How to reduce / avoid
- Use fewer registers per thread: simplify expressions, avoid unnecessary locals, reduce loop unrolling when it increases register pressure.
- Restrict -maxrregcount (or equivalent) to cap register use and force spilling only when needed; sometimes a little spilling with higher occupancy is better than low occupancy.
- Reduce thread block size or reduce occupancy to stay within the SM’s total register budget.
- Inspect with nvcc --ptxas-options=-v or ncu/nsys to see spills and local memory usage.

Active Warp

Definition
- An active warp is a warp (32 threads) that has been launched on an SM and has at least one instruction left to execute. The number of active warps per SM is limited by registers, shared memory, and max warps per SM.
Role in performance
- Latency hiding: when one warp stalls (e.g., waiting for global memory), the warp scheduler can run other active warps. More active warps → better overlap of memory latency with compute.
- Occupancy = (active warps per SM) / (max warps per SM). Higher occupancy usually means more opportunity to hide latency, but it is not always better if it forces register spilling or worsens cache behavior.
Limits
- Register file: (registers per thread) × (threads per block) × (blocks per SM) cannot exceed the SM’s total registers. More registers per thread → fewer blocks/warps per SM.
- Shared memory: total shared memory per block × blocks per SM ≤ shared memory per SM. Large __shared__ usage can lower the maximum blocks per SM.

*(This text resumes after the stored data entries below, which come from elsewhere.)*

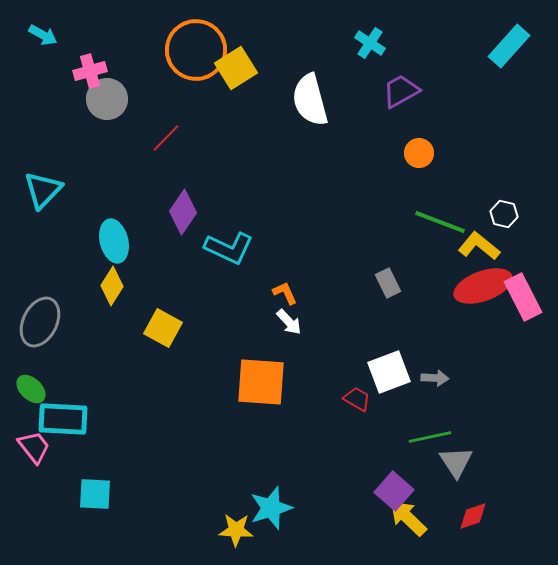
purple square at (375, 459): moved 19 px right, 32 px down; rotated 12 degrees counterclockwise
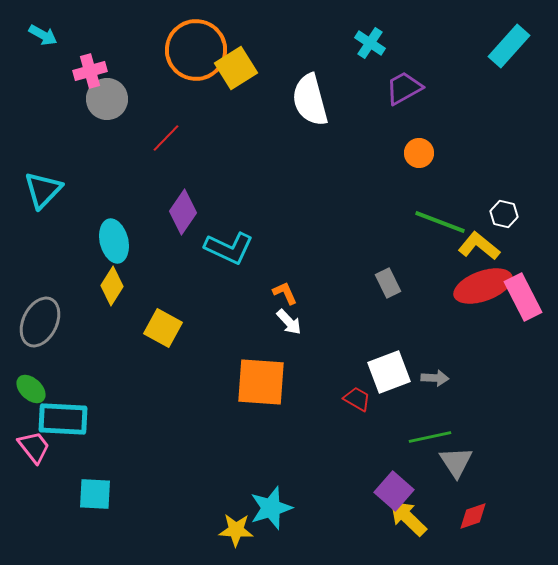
purple trapezoid at (401, 91): moved 3 px right, 3 px up
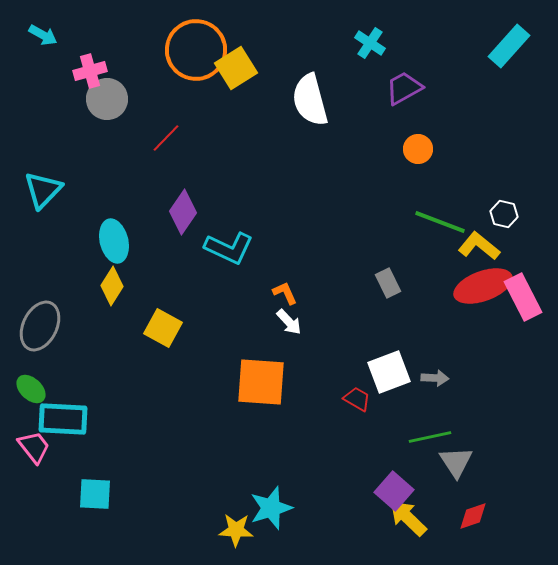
orange circle at (419, 153): moved 1 px left, 4 px up
gray ellipse at (40, 322): moved 4 px down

- Max warps per SM and max blocks per SM (device-specific). The actual active warps are the minimum allowed by registers, shared memory, and these caps.
Warp scheduler
- Each SM has one or more warp schedulers. Each cycle, a scheduler picks a warp that is ready (not stalled) and issues one or two instructions (depending on the architecture). Warps waiting on memory or other long-latency operations do not get scheduled until the operation completes.
Practical tips
- Tune block size (and thus warps per block) so that occupancy is not unnecessarily low; often 2–4 warps per block or 50–75% occupancy is a reasonable target before register/shared pressure bites.
- Check with ncu or nsys: occupancy, active warps per SM, warp execution efficiency, and stall reasons (e.g., memory throttle, math throttle).
- Balance with register/shared use: sometimes lower occupancy with fewer spills or better cache reuse is faster than maximum occupancy with heavy spilling.